Overall incidence is <1 percent of all skin neoplasms.malignant nodular hidradenoma is more common in sixth decade of life with no sex predilection.3 Body involvement is 65 percent soles, 10 percent on palms and 25 percent in other areas of body. Unusual hidradenomas may appear on the genitals of females of labia majora, minora and interlabial sulcus.3 Clinically the tumor may be asymptomatic but may be associated with itching, pain, bleeding or discharge.4
The tumor has a high local recurrence rate. Distant metastasis occurs through hematogenous route to para aortic and retroperitoneal lymph nodes, bones, vertebrae, ribs, pelvis, lungs and pleura.5
Management involves surgical excision with at least 2 cm free margins sentinal lymph node biopsy is suggested to detect regional lymph node metastasis. Positivity of sentinel lymph node is considered as an indication for radical lymphadenectomy.
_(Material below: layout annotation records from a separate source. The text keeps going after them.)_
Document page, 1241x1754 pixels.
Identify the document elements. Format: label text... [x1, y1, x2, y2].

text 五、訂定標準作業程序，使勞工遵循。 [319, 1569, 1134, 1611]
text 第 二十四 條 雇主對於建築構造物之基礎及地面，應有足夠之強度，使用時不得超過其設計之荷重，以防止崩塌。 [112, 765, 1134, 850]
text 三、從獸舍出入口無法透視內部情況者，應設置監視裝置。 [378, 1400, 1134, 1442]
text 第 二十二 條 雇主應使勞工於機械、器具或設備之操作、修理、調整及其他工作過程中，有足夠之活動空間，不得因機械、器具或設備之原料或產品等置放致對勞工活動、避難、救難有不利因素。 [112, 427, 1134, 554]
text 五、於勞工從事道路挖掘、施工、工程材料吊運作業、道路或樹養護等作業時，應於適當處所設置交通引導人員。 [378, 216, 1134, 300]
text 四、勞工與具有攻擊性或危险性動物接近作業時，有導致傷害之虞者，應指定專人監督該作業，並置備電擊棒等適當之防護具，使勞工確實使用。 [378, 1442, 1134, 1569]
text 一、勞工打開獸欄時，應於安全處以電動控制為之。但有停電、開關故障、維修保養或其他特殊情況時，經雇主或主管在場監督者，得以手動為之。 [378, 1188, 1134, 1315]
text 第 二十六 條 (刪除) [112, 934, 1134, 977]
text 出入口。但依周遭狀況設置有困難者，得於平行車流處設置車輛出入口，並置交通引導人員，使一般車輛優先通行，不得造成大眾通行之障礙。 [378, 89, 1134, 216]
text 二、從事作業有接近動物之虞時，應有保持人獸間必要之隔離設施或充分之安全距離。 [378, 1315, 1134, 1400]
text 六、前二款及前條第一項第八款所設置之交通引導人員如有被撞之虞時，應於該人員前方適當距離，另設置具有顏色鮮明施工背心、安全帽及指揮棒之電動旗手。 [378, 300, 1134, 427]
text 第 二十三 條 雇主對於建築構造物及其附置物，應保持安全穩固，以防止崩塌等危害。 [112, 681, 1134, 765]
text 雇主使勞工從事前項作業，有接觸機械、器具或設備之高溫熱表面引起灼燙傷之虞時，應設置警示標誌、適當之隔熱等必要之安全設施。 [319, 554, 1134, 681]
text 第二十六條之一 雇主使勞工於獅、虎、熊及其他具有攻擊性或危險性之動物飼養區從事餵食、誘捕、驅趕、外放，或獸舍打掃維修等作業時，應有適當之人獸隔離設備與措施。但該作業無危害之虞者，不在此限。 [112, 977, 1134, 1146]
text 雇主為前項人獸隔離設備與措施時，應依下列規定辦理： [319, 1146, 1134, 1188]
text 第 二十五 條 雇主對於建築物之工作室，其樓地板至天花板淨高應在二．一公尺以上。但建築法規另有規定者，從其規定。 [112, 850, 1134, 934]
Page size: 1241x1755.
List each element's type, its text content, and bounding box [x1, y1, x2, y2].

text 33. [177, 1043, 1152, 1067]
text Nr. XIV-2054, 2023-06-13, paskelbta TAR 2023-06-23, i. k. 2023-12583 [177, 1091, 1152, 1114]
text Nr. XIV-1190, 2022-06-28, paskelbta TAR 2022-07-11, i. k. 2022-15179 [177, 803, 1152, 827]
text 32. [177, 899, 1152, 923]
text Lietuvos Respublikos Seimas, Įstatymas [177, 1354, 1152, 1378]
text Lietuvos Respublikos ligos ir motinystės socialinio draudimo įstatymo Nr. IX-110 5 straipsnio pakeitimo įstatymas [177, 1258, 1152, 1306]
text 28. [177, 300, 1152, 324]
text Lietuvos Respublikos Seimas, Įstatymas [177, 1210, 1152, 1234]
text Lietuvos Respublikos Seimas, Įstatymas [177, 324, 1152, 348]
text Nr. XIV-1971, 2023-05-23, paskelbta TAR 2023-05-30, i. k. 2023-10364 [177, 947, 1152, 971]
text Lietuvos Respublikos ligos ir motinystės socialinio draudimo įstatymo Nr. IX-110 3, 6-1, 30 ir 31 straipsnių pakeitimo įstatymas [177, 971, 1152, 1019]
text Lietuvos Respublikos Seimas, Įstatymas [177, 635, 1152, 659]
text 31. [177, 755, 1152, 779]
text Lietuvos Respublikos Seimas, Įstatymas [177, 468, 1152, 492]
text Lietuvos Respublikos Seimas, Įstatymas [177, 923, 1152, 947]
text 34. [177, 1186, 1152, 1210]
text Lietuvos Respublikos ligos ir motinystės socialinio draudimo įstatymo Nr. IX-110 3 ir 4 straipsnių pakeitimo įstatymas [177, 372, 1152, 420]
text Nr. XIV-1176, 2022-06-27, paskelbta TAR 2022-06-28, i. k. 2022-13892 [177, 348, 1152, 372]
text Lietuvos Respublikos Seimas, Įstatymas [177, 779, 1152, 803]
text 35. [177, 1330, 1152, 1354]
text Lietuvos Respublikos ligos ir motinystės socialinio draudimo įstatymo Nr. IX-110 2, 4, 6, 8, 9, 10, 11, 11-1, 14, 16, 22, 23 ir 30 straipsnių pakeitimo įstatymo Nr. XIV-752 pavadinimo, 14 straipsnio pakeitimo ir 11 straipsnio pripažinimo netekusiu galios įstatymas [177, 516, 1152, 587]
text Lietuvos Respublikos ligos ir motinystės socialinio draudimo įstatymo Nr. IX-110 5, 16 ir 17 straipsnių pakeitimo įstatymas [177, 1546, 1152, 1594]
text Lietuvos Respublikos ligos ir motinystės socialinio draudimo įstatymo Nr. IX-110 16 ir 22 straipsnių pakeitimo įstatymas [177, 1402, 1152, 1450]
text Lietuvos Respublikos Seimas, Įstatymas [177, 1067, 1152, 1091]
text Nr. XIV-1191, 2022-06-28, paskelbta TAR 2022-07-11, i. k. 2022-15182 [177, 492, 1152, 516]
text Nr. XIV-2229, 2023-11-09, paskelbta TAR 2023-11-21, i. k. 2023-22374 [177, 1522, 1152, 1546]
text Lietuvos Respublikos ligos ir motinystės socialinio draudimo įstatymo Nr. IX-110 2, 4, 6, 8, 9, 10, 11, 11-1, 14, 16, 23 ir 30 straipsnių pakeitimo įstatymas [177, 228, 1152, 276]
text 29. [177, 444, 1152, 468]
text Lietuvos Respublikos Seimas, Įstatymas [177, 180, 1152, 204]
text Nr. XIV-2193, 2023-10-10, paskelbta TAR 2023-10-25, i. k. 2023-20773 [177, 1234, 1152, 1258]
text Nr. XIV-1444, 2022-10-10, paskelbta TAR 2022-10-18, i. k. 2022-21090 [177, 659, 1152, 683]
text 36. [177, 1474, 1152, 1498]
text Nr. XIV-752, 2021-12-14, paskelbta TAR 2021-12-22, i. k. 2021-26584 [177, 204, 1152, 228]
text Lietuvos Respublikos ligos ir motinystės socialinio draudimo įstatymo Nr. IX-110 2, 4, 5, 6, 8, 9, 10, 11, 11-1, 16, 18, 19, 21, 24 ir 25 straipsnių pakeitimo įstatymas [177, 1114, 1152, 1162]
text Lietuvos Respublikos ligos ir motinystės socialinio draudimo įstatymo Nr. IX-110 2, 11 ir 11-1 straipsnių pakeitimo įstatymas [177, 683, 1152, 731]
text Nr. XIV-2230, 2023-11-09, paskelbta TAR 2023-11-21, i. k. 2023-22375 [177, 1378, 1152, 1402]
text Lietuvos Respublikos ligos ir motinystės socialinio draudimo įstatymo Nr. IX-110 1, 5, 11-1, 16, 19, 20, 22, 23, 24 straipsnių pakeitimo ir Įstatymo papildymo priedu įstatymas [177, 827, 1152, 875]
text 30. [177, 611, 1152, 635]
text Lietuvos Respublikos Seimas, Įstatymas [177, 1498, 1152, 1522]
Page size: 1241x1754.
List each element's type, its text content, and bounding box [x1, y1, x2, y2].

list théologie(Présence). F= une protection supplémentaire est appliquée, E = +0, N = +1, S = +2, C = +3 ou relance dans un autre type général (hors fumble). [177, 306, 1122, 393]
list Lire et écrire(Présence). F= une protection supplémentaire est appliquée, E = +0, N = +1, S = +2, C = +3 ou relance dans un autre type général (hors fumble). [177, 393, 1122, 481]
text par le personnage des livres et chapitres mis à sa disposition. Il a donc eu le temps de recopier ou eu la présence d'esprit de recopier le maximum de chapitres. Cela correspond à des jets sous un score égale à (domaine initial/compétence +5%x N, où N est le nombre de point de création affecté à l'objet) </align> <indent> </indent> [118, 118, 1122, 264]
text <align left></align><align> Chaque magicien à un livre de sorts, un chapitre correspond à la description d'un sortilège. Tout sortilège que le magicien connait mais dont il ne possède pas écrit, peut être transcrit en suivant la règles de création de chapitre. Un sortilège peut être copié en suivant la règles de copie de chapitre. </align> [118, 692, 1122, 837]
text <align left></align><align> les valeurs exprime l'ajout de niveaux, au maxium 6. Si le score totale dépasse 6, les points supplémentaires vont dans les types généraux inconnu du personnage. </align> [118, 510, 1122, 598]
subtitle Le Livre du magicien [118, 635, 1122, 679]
These tumors are usually radioresistant.5 Recommended treatment in advanced disease is chemotherapy followed by surgical excision of the residual disease at the primary site. Chemotherapeutic drugs commonly used are cyclophosphamide, 5-flurouracil, cisplatin, paclitaxel and adriamycin.
Recurrence rate of malignant hidradenoma is as high as 50 percent. Prognosis is poor and 5 year survival rate is less than 30 percent.5
Conclusion
Malignant hidradenoma of vulva is a locally aggressive tumor. It has a rapid progression, poor prognosis high rate of metastases and high recurrence rate. Due to rarity of tumor there has yet to be an established standard of care. Radical excision is widely used and lymphadenectomy is frequently reported. Further adjuvant chemotherapy and radiotherapy seems to improve survival in patients with advanced and recurrent cancer. Close follow up for recurrent disease is required.